Work item ▸
Gather each line containing the string "collapse" from these entries.

Records supplied ▸
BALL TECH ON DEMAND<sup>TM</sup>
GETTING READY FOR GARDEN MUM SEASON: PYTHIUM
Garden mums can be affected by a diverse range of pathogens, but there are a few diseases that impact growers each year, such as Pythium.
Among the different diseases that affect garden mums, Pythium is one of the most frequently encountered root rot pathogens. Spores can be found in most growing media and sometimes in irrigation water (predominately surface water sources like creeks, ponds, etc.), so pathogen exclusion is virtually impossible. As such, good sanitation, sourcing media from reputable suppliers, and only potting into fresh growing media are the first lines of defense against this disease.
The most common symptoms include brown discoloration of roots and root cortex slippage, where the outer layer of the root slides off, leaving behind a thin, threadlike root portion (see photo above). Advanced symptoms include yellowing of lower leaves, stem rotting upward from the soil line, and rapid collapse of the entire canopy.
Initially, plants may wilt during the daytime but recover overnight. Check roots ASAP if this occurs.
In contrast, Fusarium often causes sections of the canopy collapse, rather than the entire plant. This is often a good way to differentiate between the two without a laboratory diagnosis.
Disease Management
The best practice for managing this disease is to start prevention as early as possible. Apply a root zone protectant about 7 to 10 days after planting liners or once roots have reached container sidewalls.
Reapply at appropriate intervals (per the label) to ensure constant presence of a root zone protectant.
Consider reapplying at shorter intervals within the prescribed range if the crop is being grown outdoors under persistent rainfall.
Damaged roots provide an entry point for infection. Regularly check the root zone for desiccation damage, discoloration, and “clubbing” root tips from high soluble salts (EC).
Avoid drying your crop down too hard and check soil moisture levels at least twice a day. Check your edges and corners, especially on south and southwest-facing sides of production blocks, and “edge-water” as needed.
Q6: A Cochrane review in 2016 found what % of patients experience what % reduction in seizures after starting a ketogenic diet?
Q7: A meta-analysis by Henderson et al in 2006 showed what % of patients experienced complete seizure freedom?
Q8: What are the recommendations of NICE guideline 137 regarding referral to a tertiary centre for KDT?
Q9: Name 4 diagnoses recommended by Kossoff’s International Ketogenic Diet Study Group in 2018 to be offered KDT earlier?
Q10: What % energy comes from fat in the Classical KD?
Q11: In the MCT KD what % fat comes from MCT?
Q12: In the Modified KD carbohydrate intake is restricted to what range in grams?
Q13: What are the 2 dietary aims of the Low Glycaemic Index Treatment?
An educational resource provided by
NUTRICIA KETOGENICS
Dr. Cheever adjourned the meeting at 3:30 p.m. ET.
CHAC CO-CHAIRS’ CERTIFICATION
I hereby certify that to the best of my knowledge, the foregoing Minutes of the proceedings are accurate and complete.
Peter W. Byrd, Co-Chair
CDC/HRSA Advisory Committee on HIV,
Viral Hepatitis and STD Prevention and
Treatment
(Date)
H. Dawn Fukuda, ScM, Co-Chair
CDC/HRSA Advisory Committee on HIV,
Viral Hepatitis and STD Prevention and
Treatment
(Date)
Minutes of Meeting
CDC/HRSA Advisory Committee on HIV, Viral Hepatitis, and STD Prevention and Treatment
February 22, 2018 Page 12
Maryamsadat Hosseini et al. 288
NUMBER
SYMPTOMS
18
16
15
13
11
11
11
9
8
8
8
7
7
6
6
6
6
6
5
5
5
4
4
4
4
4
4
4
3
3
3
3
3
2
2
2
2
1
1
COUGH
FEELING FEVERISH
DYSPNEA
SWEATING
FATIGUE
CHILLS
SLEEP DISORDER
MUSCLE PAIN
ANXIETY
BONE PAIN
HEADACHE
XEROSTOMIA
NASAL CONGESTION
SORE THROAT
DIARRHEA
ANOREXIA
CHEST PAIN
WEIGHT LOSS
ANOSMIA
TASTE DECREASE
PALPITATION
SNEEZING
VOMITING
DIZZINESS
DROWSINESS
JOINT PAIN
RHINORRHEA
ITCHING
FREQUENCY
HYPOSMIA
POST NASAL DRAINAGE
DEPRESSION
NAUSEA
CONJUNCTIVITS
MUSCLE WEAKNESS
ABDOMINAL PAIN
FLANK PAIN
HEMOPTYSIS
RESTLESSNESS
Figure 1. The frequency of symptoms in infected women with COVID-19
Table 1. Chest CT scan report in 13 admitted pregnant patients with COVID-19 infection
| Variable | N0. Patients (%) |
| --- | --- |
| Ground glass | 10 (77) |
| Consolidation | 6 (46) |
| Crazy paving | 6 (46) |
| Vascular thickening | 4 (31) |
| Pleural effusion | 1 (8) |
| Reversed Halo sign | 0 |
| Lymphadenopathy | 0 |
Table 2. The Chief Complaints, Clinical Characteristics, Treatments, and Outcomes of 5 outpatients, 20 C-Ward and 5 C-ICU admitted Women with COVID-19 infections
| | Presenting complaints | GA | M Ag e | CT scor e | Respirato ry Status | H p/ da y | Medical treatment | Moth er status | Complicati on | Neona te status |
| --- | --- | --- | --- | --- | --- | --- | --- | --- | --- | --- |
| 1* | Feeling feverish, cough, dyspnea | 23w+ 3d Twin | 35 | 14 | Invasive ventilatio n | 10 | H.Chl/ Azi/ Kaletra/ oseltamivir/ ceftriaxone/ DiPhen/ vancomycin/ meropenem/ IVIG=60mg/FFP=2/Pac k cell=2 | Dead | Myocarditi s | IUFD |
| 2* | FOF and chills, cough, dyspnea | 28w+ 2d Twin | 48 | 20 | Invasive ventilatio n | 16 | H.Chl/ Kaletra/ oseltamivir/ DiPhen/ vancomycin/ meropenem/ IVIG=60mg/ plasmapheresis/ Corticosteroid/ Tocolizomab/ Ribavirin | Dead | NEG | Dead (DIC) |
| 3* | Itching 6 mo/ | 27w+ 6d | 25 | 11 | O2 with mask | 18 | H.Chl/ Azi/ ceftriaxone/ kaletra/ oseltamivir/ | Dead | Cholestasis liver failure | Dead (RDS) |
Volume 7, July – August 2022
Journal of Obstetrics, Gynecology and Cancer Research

Completed task ▸
The most common symptoms include brown discoloration of roots and root cortex slippage, where the outer layer of the root slides off, leaving behind a thin, threadlike root portion (see photo above). Advanced symptoms include yellowing of lower leaves, stem rotting upward from the soil line, and rapid collapse of the entire canopy.
In contrast, Fusarium often causes sections of the canopy collapse, rather than the entire plant. This is often a good way to differentiate between the two without a laboratory diagnosis.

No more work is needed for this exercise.